What is known as pre-loading – buying cheap alcohol and drinking it at home before you go out – is an increasing problem in York, says Mr Lacy.

“Increasingly we are seeing people coming into the city who have drunk large quantities of beer and spirits and wine at home before they come out, and what we see is bars and clubs have to turn people away who are drunk,” he says.

Prime Minister Gordon Brown has ruled out bringing in a minimum price per unit for alcohol as it would penalise the majority of responsible drinkers.

In some ways, Mr Lacy would have welcomed such a minimum price.

“But on the other hand, why should the ordinary person who enjoys a drink be penalised?” he said.

“It’s Catch 22.”

York GP David Fair, who works at Jorvik Medical Practice, thinks more stringent regulation would help.

He has seen first hand the effect of too much drink while working as a police surgeon. and with victims of alcohol-fuelled violence in his surgery.

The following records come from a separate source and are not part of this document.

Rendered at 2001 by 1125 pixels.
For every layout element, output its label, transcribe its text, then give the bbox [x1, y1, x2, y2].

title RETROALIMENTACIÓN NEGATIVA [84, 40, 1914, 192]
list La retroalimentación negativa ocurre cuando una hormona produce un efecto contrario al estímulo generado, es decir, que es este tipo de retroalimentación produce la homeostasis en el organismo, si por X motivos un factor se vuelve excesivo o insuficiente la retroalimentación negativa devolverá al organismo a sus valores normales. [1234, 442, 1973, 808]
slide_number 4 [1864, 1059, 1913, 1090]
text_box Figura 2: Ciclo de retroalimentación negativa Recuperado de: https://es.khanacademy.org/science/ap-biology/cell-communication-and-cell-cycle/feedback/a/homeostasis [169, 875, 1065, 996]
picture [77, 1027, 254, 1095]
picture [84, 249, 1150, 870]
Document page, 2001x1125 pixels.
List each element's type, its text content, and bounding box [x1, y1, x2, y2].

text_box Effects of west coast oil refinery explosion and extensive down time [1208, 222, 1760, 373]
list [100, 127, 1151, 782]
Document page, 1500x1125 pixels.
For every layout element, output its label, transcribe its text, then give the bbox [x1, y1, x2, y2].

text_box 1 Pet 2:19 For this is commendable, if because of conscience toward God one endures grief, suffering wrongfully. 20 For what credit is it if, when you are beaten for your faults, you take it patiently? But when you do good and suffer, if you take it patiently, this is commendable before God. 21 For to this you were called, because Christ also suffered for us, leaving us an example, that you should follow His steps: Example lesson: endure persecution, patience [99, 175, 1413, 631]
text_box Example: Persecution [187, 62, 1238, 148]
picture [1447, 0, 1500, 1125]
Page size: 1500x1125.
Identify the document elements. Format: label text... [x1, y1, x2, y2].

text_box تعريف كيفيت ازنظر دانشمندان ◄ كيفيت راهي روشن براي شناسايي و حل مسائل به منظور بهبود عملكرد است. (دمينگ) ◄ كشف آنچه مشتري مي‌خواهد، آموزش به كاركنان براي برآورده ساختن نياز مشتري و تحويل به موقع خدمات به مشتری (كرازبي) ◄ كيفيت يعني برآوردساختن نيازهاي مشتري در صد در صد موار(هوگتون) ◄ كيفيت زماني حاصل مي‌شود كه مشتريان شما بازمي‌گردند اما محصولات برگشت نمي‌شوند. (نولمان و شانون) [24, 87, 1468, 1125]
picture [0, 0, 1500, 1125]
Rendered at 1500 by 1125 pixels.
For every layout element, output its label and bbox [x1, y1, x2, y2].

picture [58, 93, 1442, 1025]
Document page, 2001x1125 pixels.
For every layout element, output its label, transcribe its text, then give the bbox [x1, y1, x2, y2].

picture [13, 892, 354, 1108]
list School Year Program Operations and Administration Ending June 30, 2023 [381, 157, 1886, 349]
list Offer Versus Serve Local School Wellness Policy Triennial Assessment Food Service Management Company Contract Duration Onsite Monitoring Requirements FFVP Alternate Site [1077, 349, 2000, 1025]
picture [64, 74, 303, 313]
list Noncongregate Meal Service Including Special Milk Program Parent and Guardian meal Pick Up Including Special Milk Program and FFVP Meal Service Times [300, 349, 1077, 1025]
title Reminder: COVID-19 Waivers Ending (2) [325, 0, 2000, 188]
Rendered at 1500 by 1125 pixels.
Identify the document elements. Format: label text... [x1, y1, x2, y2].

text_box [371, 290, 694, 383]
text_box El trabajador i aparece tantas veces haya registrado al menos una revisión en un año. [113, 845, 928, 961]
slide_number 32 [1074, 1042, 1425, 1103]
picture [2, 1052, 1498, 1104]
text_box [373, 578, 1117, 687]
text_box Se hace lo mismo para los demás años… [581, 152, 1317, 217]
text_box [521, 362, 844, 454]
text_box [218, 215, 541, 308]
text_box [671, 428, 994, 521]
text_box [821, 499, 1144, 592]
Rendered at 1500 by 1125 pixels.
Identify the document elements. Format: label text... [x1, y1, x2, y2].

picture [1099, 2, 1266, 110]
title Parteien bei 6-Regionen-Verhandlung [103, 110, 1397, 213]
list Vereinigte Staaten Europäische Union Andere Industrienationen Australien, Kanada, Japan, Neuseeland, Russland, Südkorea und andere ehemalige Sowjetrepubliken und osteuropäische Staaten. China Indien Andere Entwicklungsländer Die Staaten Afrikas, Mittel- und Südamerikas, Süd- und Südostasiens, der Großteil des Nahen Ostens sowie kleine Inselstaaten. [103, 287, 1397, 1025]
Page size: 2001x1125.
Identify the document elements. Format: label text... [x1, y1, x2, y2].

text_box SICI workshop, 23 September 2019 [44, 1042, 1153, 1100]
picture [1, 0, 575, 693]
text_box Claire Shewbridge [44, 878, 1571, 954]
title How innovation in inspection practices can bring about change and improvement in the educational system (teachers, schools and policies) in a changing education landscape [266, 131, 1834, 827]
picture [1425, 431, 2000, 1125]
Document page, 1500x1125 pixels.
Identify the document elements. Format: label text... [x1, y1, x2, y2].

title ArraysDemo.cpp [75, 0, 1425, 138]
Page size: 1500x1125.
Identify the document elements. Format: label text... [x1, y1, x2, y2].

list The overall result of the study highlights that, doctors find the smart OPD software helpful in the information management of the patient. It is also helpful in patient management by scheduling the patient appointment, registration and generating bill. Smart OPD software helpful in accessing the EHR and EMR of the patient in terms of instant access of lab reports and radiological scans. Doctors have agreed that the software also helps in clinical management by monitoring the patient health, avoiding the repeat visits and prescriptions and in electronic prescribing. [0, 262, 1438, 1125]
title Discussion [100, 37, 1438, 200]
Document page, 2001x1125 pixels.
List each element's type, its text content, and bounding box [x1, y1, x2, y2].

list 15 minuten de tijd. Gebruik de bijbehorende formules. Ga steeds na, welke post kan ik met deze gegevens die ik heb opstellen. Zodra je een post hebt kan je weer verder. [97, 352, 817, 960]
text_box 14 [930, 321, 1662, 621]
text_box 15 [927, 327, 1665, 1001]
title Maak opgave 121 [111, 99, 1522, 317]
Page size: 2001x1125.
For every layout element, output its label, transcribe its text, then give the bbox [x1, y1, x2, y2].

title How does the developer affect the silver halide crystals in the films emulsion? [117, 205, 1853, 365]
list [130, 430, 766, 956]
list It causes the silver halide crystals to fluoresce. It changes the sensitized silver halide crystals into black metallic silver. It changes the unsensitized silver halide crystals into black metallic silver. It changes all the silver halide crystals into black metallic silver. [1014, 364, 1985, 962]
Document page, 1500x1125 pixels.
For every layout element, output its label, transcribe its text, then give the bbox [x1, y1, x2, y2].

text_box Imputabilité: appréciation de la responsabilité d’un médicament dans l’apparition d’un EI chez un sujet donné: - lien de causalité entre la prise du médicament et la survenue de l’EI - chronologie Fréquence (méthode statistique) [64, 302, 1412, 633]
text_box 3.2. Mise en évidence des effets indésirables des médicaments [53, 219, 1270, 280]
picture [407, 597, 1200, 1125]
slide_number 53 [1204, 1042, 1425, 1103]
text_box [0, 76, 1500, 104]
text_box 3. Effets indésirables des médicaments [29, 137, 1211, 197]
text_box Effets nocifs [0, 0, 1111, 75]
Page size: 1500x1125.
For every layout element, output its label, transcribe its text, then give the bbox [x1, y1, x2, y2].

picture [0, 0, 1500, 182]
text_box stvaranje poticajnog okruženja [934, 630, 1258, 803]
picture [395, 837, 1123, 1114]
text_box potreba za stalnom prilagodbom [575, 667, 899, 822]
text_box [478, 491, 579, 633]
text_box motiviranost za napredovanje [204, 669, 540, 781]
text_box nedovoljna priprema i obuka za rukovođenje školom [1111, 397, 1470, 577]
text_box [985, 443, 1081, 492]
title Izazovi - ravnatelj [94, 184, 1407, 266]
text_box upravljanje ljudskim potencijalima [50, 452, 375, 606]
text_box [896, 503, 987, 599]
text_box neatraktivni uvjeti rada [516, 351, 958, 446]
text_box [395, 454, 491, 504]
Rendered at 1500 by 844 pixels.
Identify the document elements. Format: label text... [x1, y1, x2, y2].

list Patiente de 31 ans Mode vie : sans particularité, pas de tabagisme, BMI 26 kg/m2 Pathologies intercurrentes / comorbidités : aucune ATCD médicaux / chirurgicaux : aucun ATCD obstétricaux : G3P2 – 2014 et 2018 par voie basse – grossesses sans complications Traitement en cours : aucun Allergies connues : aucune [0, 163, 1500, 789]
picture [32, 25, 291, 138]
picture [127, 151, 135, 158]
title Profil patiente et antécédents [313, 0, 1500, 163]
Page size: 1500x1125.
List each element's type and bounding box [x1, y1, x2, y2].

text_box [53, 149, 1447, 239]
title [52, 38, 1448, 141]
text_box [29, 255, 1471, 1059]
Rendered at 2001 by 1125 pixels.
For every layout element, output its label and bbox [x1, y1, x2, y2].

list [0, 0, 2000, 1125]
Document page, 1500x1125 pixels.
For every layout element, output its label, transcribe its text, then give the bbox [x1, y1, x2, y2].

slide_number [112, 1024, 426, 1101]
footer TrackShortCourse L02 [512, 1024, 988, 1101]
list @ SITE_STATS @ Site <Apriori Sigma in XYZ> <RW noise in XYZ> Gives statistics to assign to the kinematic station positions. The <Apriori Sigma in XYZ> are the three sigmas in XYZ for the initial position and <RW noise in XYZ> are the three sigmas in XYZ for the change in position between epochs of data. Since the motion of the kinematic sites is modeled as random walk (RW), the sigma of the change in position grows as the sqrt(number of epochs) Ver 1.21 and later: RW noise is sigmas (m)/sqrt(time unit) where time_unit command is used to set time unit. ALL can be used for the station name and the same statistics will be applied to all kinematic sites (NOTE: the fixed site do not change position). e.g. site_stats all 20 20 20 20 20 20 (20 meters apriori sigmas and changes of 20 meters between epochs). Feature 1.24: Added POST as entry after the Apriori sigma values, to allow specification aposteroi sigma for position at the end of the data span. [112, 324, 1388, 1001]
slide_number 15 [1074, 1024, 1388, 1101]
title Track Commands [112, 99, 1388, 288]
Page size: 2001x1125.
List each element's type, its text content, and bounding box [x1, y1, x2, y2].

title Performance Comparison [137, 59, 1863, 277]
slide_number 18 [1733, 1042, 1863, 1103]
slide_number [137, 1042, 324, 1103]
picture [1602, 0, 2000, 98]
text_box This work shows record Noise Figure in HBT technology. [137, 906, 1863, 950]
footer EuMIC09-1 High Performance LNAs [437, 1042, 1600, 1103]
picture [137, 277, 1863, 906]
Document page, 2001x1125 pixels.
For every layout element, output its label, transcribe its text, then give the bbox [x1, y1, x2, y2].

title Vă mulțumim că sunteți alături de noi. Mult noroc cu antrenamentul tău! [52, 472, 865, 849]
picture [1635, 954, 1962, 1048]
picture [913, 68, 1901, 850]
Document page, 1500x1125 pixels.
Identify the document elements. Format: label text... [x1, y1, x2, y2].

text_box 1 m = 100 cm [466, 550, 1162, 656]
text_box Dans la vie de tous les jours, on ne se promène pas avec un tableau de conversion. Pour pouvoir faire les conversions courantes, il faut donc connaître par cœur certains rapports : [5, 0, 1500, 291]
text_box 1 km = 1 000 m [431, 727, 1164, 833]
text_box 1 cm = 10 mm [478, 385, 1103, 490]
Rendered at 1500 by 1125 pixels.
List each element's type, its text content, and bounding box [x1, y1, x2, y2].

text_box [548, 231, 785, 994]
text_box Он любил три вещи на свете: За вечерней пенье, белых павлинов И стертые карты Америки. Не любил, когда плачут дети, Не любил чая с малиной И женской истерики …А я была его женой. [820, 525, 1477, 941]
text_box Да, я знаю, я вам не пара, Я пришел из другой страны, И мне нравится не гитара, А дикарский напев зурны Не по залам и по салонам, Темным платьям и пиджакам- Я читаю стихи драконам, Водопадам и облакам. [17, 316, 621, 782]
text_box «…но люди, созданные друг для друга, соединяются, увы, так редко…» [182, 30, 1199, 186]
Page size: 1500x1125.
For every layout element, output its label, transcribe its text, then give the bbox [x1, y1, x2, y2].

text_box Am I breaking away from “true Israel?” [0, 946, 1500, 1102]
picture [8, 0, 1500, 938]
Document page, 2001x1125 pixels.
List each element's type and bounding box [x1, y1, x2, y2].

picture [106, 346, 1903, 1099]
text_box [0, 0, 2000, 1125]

“I think some patients think that as long as they stay within their weekly recommended limit, they are safe,” he said. “They don’t realise that binge drinking, where they consume their entire week’s allowance in one evening, is also unhealthy.

“Anything that would make people drink more in a moderate and controlled fashion is beneficial. Reducing happy hours and free drinks for girls and reducing two-for-one offers and reducing cheap booze – I think I would like to do all of those things.”


Should happy hours be more closely regulated? We asked drinkers at the Red Lion pub in Merchantgate, York

Yes, says Alex Brown.

“There needs to be more control,” said Mr Brown, 35, of New Earswick. “I wouldn’t go somewhere for a happy hour per se, but a lot of people do. You can’t just let any bar have any happy hour at any time they choose.”

Kym Brown, 35, agrees.

“There is too much alcohol around,” she said. “People do go to bars with offers on singles and doubles. It encourages you to drink as much as you can.”

However, Linda Tumilty, 57, believes regulation should be left to the bars.

“I think happy hours are a good idea. They should be up to the bars, like smoking should. I don’t think they should be regulated.”

Denise Nightingale, 61, of Riccall, takes advantage of cheap supermarket prices.

“I never go out in time for happy hours,” she says. “I used to go out every Saturday night, but the local pubs are dead so we get a bottle of wine and a Chinese and have them at home.”

Barry Atkinson, 63, of York, believes pubs are fairly good at regulating themselves.

“They can crack the whip when they want to.”